TaskManager在启动后,会调用ResourceManagerGateway#registerTaskExecutor()方法,将TaskManager的连接信息注册到ResourceManager中。注册的本质就是将这个TaskExecutor对应的注册信息TaskExecutorRegistration,按照映射关系“ResourceID:TaskExecutorRegistration”存储到ResourceManager的Map集合中。
一旦TaskExecutor向ResourceManager注册成功后,“成功消息”会通过监听器通知TaskExecutor。TaskExecutor收到后,会调用ResourceManagerGateway#sendSlotReport()方法,向ResourceManager汇报SlotReport信息。
在ResourceManagerGateway#sendSlotReport()方法中,ResourceManager会调用SlotManager#registerTaskManager(),将Slot注册到SlotManager中。本质上就是将这个TaskExecutor的注册信息,put到“所有已注册的TaskManager”的Map集合中,将这个TaskExecutor上的Slot全都put到“所有已经注册到SlotManager中的Slot”的Map集合和“当前SlotManager中可用(空闲、未被分配和使用)的Slot”的Map中。
/**
* SlotReport中有一个Collection,描述了这个TaskManager内的每个Slot的状态。
* 这里会遍历这个Collection集合,为每个Slot都进行注册
*/
@Override
public void registerTaskManager(final TaskExecutorConnection taskExecutorConnection, SlotReport initialSlotReport) {
// 初始化检查,SlotManager是否启动,确保SlotManager处于运行状态
checkInit();
LOG.debug("Registering TaskManager {} under {} at the SlotManager.", taskExecutorConnection.getResourceID(), taskExecutorConnection.getInstanceID());
// we identify task managers by their instance id
// Map结构,存储了所有“已注册”的TaskManager。Key:InstanceID Value:TaskManagerRegistration
// 判断在“已注册的TaskManager”的Map集合中是否有注册的TaskManager信息
if (taskManagerRegistrations.containsKey(taskExecutorConnection.getInstanceID())) {
// 如果这个TaskManager已经注册过了,那就对SlotReport中的已经注册的TaskManager的Slot信息进行更新处理
reportSlotStatus(taskExecutorConnection.getInstanceID(), initialSlotReport);
} else {
// first register the TaskManager
// Map结构中不存在当前TaskManager的注册信息,就把当前TaskManager就作为新启动的实例,并注册到“已注册TaskManager”的Map中
ArrayList<SlotID> reportedSlots = new ArrayList<>();
// 将initialSlotReport中的SlotStatus添加到List中
// SlotReport中有一个集合(Collection slotsStatus),保存了TaskManager的“Slot 状态”
----------------------------------------
任务列表>
(a) 请输出摘录段落中从“TaskManager在启动”起,直到“报SlotReport信息。”为止(含该处)的原文。
(b) 请根据摘录段落回答下列问题。
(i) TaskManager启动后调用哪个方法,把连接信息注册到ResourceManager中?
(ii) TaskExecutor收到注册成功的消息后,调用哪个方法向ResourceManager汇报SlotReport信息?
(iii) 代码注释中,存储所有“已注册”TaskManager的Map以什么作为Key?
这些数据取自另一个来源。

所附数据>
----------------------------------------
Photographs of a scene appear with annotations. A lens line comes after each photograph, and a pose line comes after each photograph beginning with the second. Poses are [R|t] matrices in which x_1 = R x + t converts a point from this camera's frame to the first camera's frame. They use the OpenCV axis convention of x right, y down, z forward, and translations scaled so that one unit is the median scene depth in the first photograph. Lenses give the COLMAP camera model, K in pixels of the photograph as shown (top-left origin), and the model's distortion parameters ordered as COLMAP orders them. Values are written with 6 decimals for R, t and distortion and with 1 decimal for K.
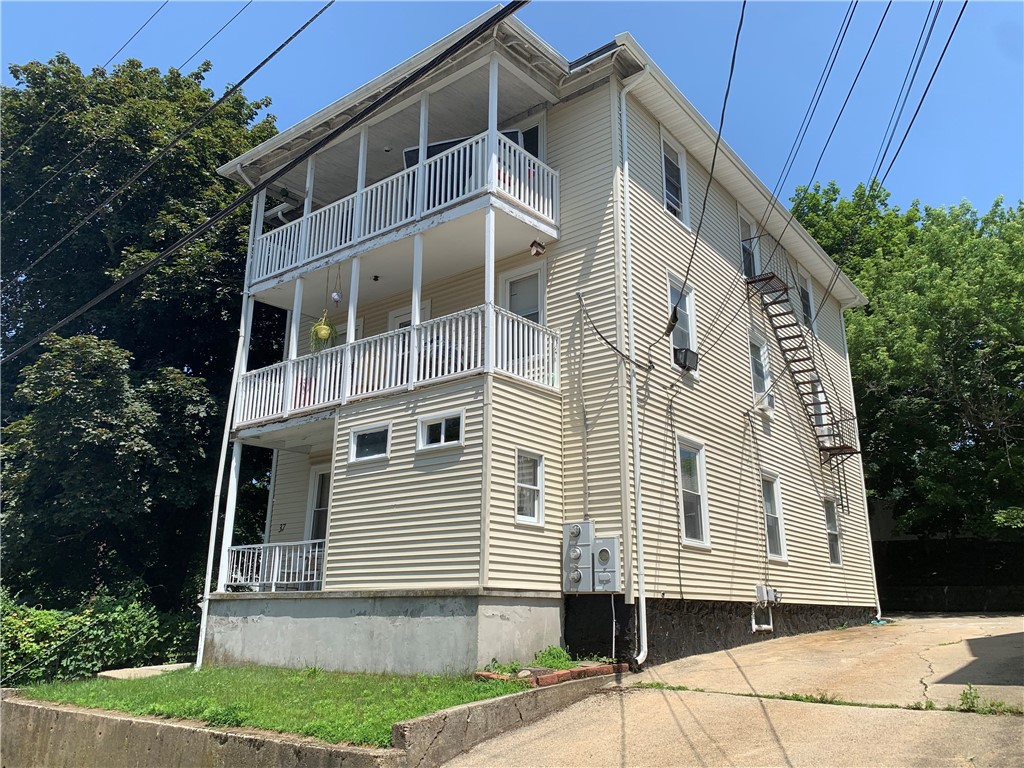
lens RADIAL K [[784.0, 0, 514.0], [0, 784.0, 366.8], [0, 0, 1]] dist [0.045924, -0.062189]
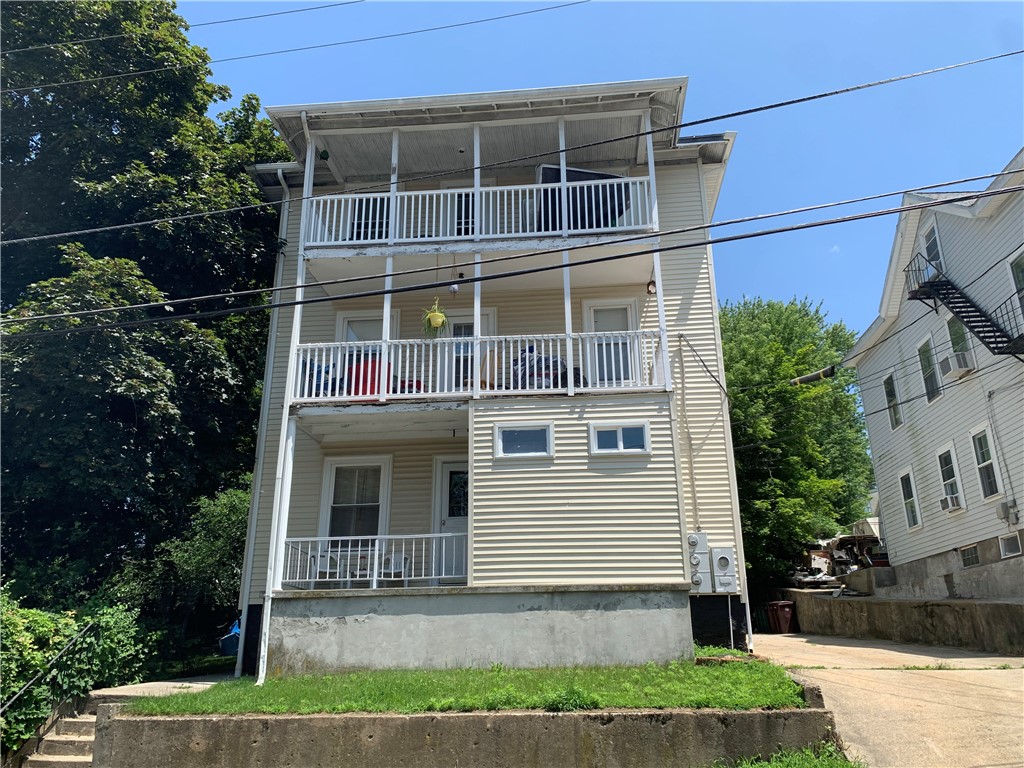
lens RADIAL K [[784.0, 0, 514.0], [0, 784.0, 366.8], [0, 0, 1]] dist [0.045924, -0.062189]
pose [[0.838570, 0.175269, 0.515830, -0.731694], [-0.146677, 0.984508, -0.096067, 0.102858], [-0.524677, 0.004899, 0.851287, 0.150054]]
----------------------------------------
各题答案>
(a)
TaskManager在启动后,会调用ResourceManagerGateway#registerTaskExecutor()方法,将TaskManager的连接信息注册到ResourceManager中。注册的本质就是将这个TaskExecutor对应的注册信息TaskExecutorRegistration,按照映射关系“ResourceID:TaskExecutorRegistration”存储到ResourceManager的Map集合中。
一旦TaskExecutor向ResourceManager注册成功后,“成功消息”会通过监听器通知TaskExecutor。TaskExecutor收到后,会调用ResourceManagerGateway#sendSlotReport()方法,向ResourceManager汇报SlotReport信息。

(b)
(i) ResourceManagerGateway#registerTaskExecutor()
(ii) ResourceManagerGateway#sendSlotReport()
(iii) InstanceID